Mercado Financeiro

No último pregão da semana nesta quinta-feira, 8, véspera de feriado em São Paulo, a Bolsa despencou 1,25%, marcando 125.427,77 pontos, seguindo a preocupação do mercado externo quanto à retomada da atividade econômica mundial com a nova variante delta do coronavírus. A tensão no quadro político doméstico também teve forte influência no resultado negativo.

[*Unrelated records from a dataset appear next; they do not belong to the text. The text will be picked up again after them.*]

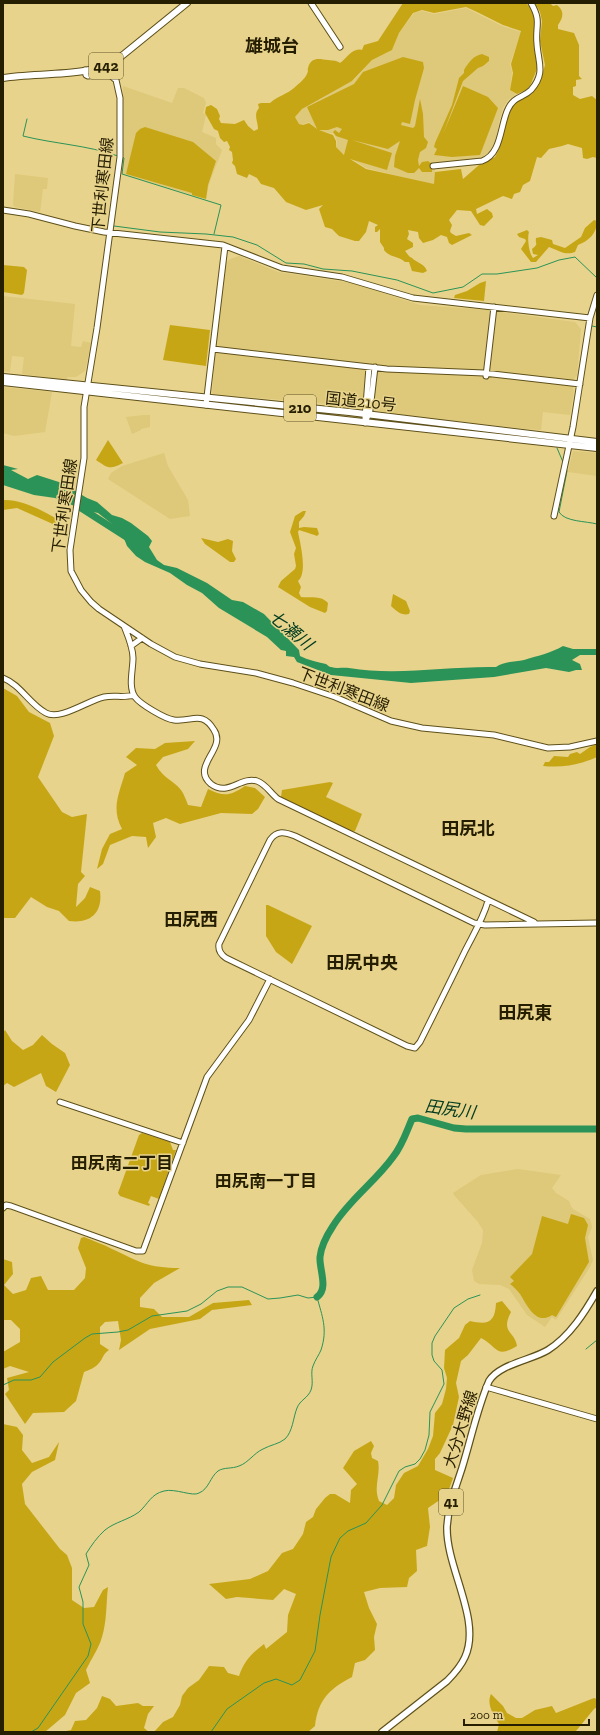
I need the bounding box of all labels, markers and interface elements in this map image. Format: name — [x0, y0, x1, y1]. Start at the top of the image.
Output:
district label: 雄城台 — [245, 35, 299, 57]
road number: 442 — [89, 53, 123, 79]
street label: 下世利寒田線 — [88, 136, 117, 234]
street label: 国道210号 — [324, 388, 398, 415]
road number: 210 — [284, 395, 316, 421]
street label: 下世利寒田線 — [48, 457, 81, 555]
water label: 七瀬川 — [265, 606, 318, 655]
street label: 下世利寒田線 — [296, 663, 392, 716]
district label: 田尻北 — [441, 818, 495, 840]
district label: 田尻西 — [164, 909, 218, 931]
district label: 田尻中央 — [326, 952, 398, 974]
district label: 田尻東 — [498, 1002, 552, 1024]
water label: 田尻川 — [423, 1096, 479, 1123]
district label: 田尻南二丁目 — [71, 1153, 173, 1173]
district label: 田尻南一丁目 — [215, 1171, 317, 1191]
street label: 大分大野線 — [440, 1388, 481, 1470]
road number: 41 — [439, 1489, 463, 1515]
scale bar — [464, 1701, 589, 1727]
text: 200 m — [470, 1708, 504, 1722]

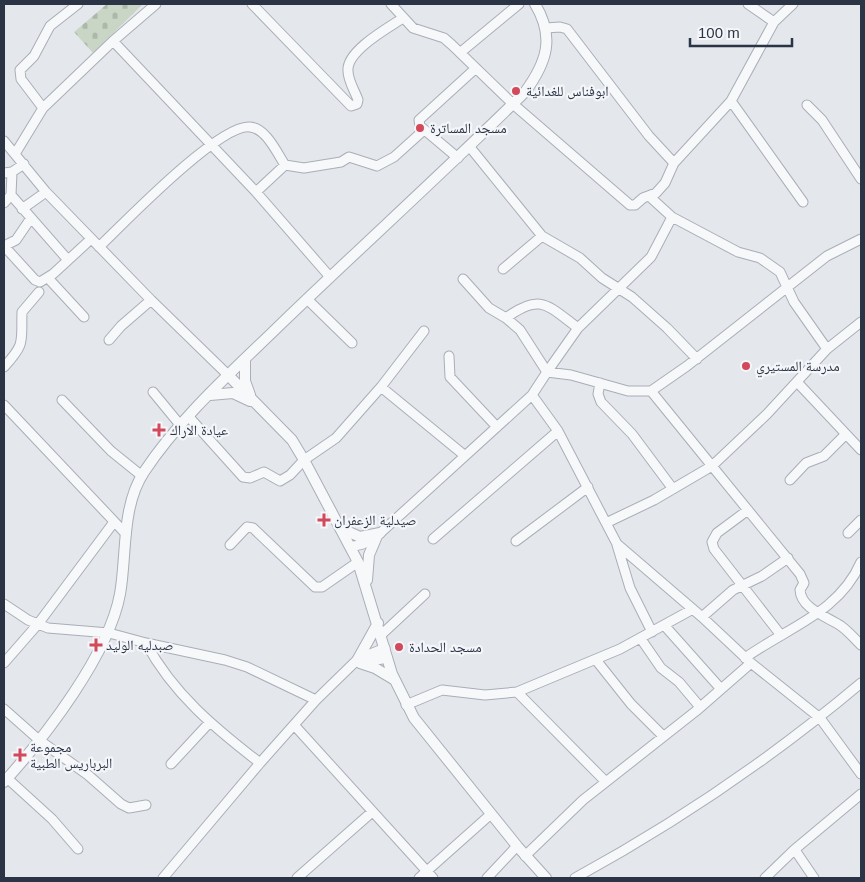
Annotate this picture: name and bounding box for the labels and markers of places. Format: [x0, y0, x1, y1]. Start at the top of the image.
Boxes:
place label: ابوفناس للغدائية [526, 83, 609, 100]
marker: ابوفناس للغدائية [510, 85, 522, 97]
place label: مسجد المساترة [430, 120, 507, 137]
marker: مسجد المساترة [414, 122, 426, 134]
place label: مدرسة المستيري [756, 358, 840, 378]
marker: مدرسة المستيري [740, 360, 752, 372]
place label: عيادة الاراك [170, 422, 228, 439]
marker: عيادة الاراك [152, 423, 166, 437]
place label: صيدلية الزعفران [334, 512, 417, 529]
marker: صيدلية الزعفران [318, 514, 330, 526]
place label: صبدليه الوليد [106, 637, 173, 654]
marker: صبدليه الوليد [90, 639, 102, 651]
place label: مسجد الحدادة [409, 639, 482, 655]
marker: مسجد الحدادة [393, 641, 405, 653]
place label: مجموعة البرباريس الطبية [30, 739, 112, 772]
marker: مجموعة البرباريس الطبية [14, 749, 26, 761]

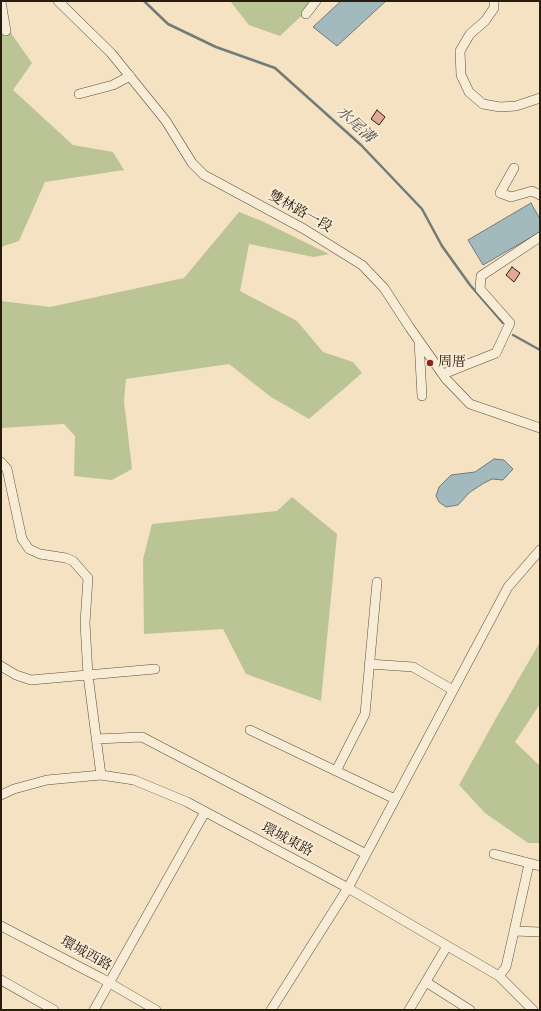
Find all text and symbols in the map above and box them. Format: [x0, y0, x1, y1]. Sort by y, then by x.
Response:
water label: 水尾溝 [332, 103, 378, 147]
street label: 雙林路一段 [265, 188, 335, 236]
place label: 周厝 [438, 355, 466, 371]
marker: 周厝 [425, 358, 435, 368]
street label: 環城東路 [258, 819, 316, 861]
street label: 環城西路 [57, 933, 115, 975]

No acumulado da semana o Ibovespa registrou uma queda acentuada de 1,72% em relação à sexta-feira passada. Além do exterior cauteloso e a incerteza política por aqui, a semana foi marcada por mais um adiamento da reunião da Opep+, influenciando na queda de preços na Petrobras que tem peso na composição do índice; as ações dos bancos também sofreram com a perspectiva de tributação de dividendos na proposta de reforma tributária do Governo; e a divulgação de dados da política monetária americana.

O dólar, que fechou o dia cotado a R$ 5,255, com uma valorização de 0,29%, teve forte alta se comparado com a última sexta-feira, 2. No acumulado da semana, a moeda americana saltou 3,56% influenciada, também, pela preocupação dos mercados e o cenário doméstico.

Foto: B3/Divulgação
Sede da B3 em São Paulo - Foto: B3/Divulgação

Mercados externos cautelosos

"Há esse medo da volta de surtos da covid-19, além das preocupações com a variante delta do coronavírus, o que pode segurar a reabertura econômica", avalia Caio Kanaan Eboli, sócio e diretor operacional da mesa proprietária Axia Investing.

O mau humor do mercado neste pregão vem, principalmente, após a China sinalizar um possível relaxamento monetário, que gera dúvidas sobre o ritmo de recuperação da segunda maior economia do mundo.

"De certa forma, indica uma preocupação com o enfraquecimento da economia, e coloca mais lenha na fogueira nessas preocupações com a recuperação da economia global", avalia Jennie Li, estrategista de ações da XP, em nota.

"É a soma de vários fatores. Na verdade, o que está acontecendo, e estamos batendo nesta tecla há algum tempo, é que quem está preocupado com a inflação está há alguns meses atrasado. A preocupação é com o crescimento", avalia o diretor-presidente da Ohmresearch, Roberto Attuch Jr.

Conforme ressalta o diretor, o pico do crescimento econômico nos Estados Unidos aconteceu entre o segundo e o terceiro trimestres deste ano. "Que a economia americana crescerá na faixa de 7% este ano ninguém tem dúvida. A questão é quando a situação normalizar. Será que crescerá 2,5%, 3% em 2022? Isso faz muita diferença", afirma.

Na mais recente reunião de política monetária do Fed, os dirigentes avaliaram que o "progresso substancial" esperado para a retirada de estímulos à economia ainda não foi alcançado, e que ainda há espaço para buscar. No entanto, vários dirigentes disseram acreditar que as condições para o "tapering" podem ser alcançadas antes do previsto.

Wall Street: bolsas em forte baixa

Nos Estados Unidos, as bolsas de Nova York também fecharam o dia com recuo acentuado, com as preocupações e os temores em relação à pandemia tomando conta dos mercados. O S&P 500, Dow Jones e Nasdaq 100 registraram queda de 0,83%, 0,75% e 0,60%, respectivamente.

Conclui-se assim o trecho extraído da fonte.